Keempat, edukasi politik Islam tak boleh dihentikan. Mungkin sebagian masih phobia dengan politik Islam. Bahkan ada anggapan cukup Islam mengurusi peribadatan dan keakhiratan. Padahal, Islam juga mengatur politik yang bermakna mengurusi urusan umat dan menjaga agama. Melahirkan politisi yang bertanggung jawab kepada rakyatnya. Sekaligus kepada Allah SWT. Politisi yang bukan kaleng-kaleng. Apalagi kerjaannya geleng-geleng.
Kelima, rakyat memiliki akses dan berdialektika untuk membandingkan politik demokrasi dengan politik Islam. Sayangnya, sebelum menuju ke arah politik Islam, rakyat ditakuti dengan radikalisme dan ekstrimisme. Itu sekadar upaya pengalihan agar status quo tetap bercokol di kursi kekuasaan.
*Agar Tak Diapusi*
Rakyat bukanlah objek yang terus menerus diapusi (dibohongi). Harapannya rakyat sebagai subjek dalam melakukan perubahan politik. Harus muncul orang-orang yang tak sekadar pasrah tapi menyerahkan kekuasaan kepada orang serakah. Rakyat perlu memiliki keberanian politik. Bukan sekadar berani jujur dan katakan tidak pada korupsi. Lebih dari itu rakyat memiliki strategi dan intuisi.

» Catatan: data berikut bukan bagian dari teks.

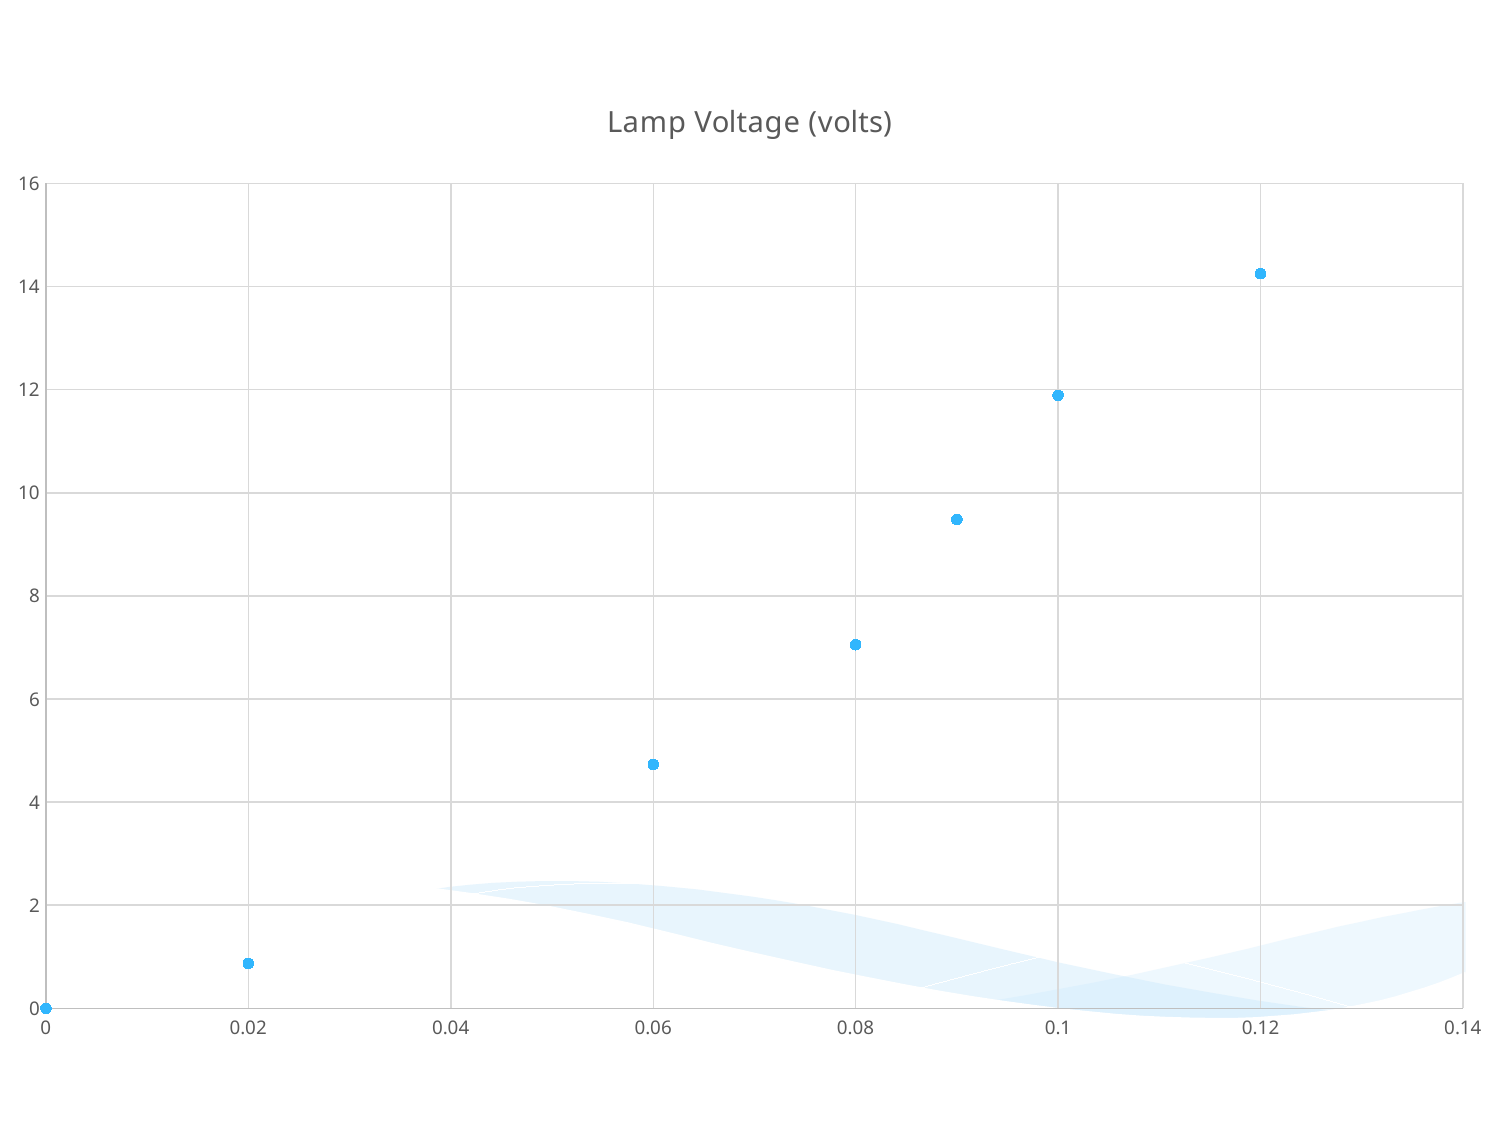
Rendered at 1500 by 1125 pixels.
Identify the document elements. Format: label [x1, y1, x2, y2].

Berkali-kali rakyat negeri ini menjadi objek kekalahan. Seringnya menjadi tumbal kekuasaan. Pembodohan politik begitu sistemis, massif, dan intensif. Rakyat tak boleh demikian. Sebab, rakyat ini manusia mulia yang harus diurusi kehidupannya. Bangkitlah wahai rakyat. Tetap waspada. Karena serigala-serigala itu siap menerkam dari arah mana saja. Siapkan senjata ya!. [ *LM/ry*].